PDK2, in conjunction with PDK3 and PDK4, are primary targets of Peroxisome proliferator-activated receptor delta or beta, with PDK2 having two elements that respond to these receptors.

==Clinical significance==
All of the pyruvate dehydrogenase isozymes have been associated with various metabolic disorders, including diabetes. This is due to a mechanism by which consistently elevated free fatty acid levels stimulate the PDK enzymes, particularly, PDK2 and PDK4 in the liver. In stimulating this activity, there is less PDH activity, and therefore less glucose uptake.

===Cancer===
As the PDK enzymes are associated with central metabolism and growth, they are often associated with various mechanisms of cancer progression. Enhanced PDK2 activity leads to increased glycolysis and lactic acid production, known as the Warburg effect. In some studies, the wild-type form of tumor protein p53 prevents manifestation of tumorigenesis by regulating PDK2 activity.

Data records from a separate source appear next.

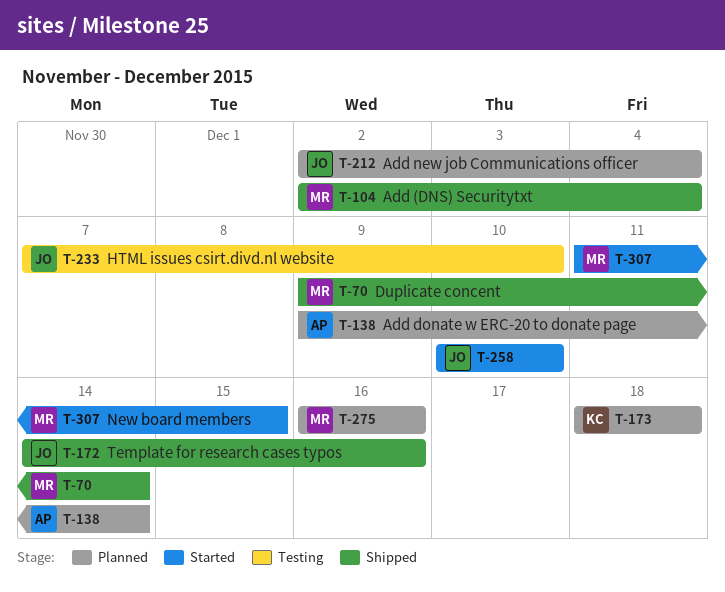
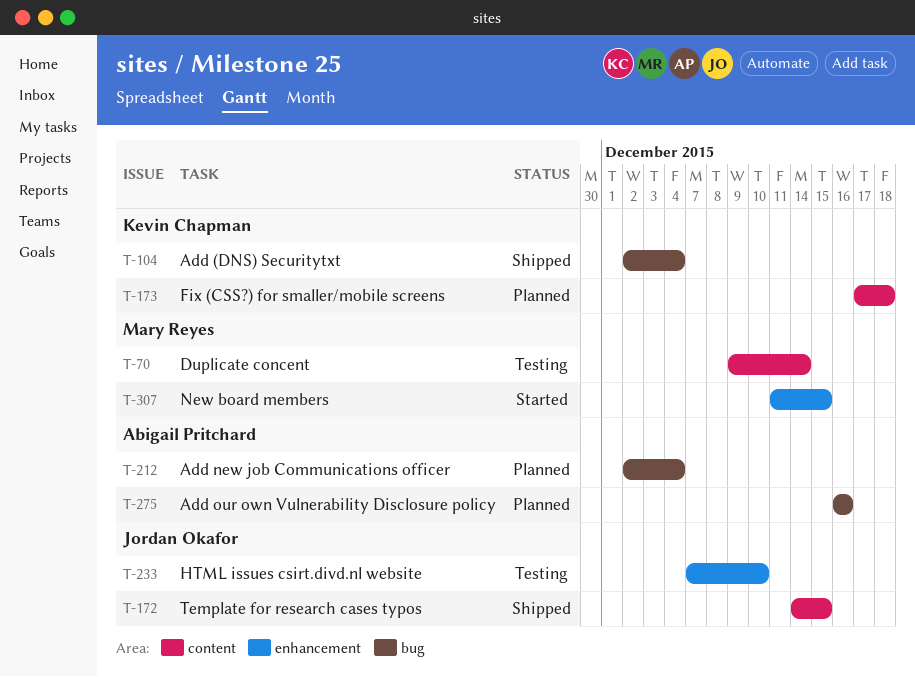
T-70, status: Shipped -> Testing
T-104, owner: Mary Reyes -> Kevin Chapman
T-138: present -> none
T-172, due: Dec 16 -> Dec 15
T-173, start: Dec 18 -> Dec 17
T-212, owner: Jordan Okafor -> Abigail Pritchard
T-258: present -> none
T-275, owner: Mary Reyes -> Abigail Pritchard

Additionally, inhibition of PDK2 subsequently inhibits HIF1A in cancer cells by both a prolyl-hydroxylase (PHD)-dependent mechanism and a PHD-independent mechanism. Therefore, mitochondria-targeting metabolic modulators increase pyruvate dehydrogenase activity, and suppress angiogenesis as well, normalizing the pseudo-hypoxic signals that lead to normoxic HIF1A activation in solid tumors.